Umdenken bei RB Leipzig wegen El-Mala-Ablöse
RB denkt wegen El-Mala-Ablöse um
Nach SPORT1-Informationen steht El Mala sogar schon seit Monaten weit oben auf der Leipziger Liste. Der 19-Jährige besitzt in Köln allerdings noch einen Vertrag bis 2030.
Die Geißböcke fordern eine fixe Ablöse von mindestens 50 Millionen Euro für den Linksaußen, plus Boni. SPORT1 weiß, dass es bei RB eigentlich eine finanzielle Obergrenze gab – 50 Millionen sollten demnach nicht überschritten werden.
Ausnahme wegen El Mala?
Doch inzwischen hat bei den RB-Verantwortlichen ein Umdenken stattgefunden. Für Ausnahmekönner El Mala wäre der Verein wohl zu einer Ausnahme bereit – zumal es nach dem gescheiterten Transfer von Fisnik Asllani und dem Abgang von Yan Diomande zu Real Madrid dringend Ersatz braucht.

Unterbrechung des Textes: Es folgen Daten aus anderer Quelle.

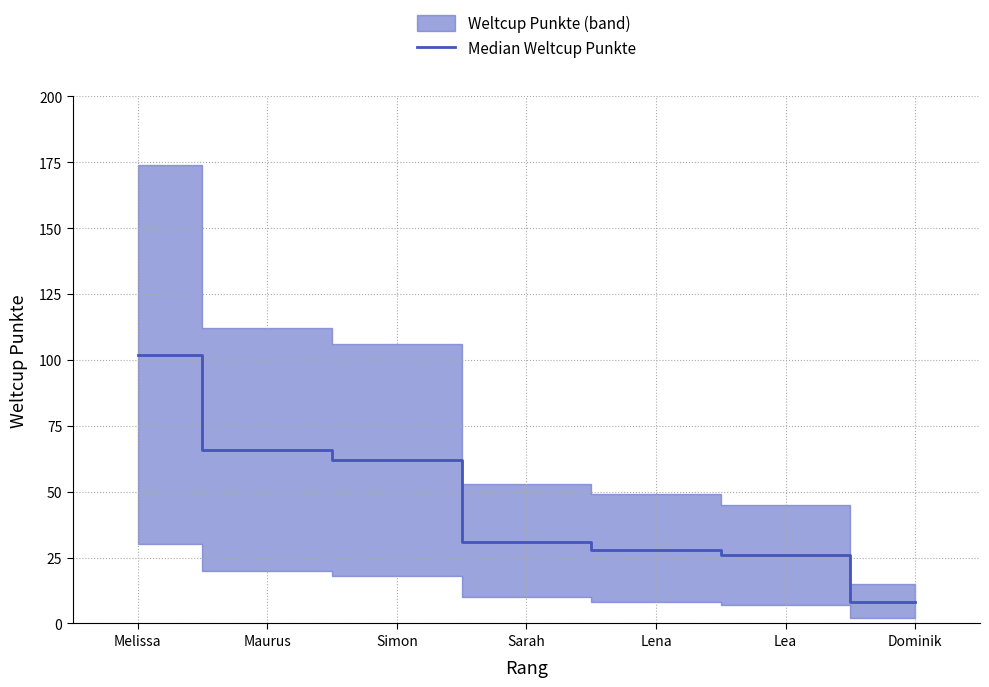

List the labels in order of value, smallest first.

Dominik, Lea, Lena, Sarah, Simon, Maurus, Melissa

Dennoch wird ein Wechsel von El Mala wohl nur schwer zu realisieren sein. Fraglich ist auch, ob der Effzeh überhaupt noch zu einem Verkauf gewillt ist. Das Leipzig-Paket geht zwar in die gewünschte Richtung – ob es ausreicht, wird sich noch zeigen.
„Ich bin mit ihm fast täglich im Austausch, wir reden sehr offen drüber. So wie er unser Trikot trägt, ist er total stolz, Spieler des 1. FC Köln zu sein“, sagte Kölns Sportchef Thomas Kessler jüngst.
Klar ist: Für RB genießt die Verpflichtung eines Flügelstürmers aktuell Priorität.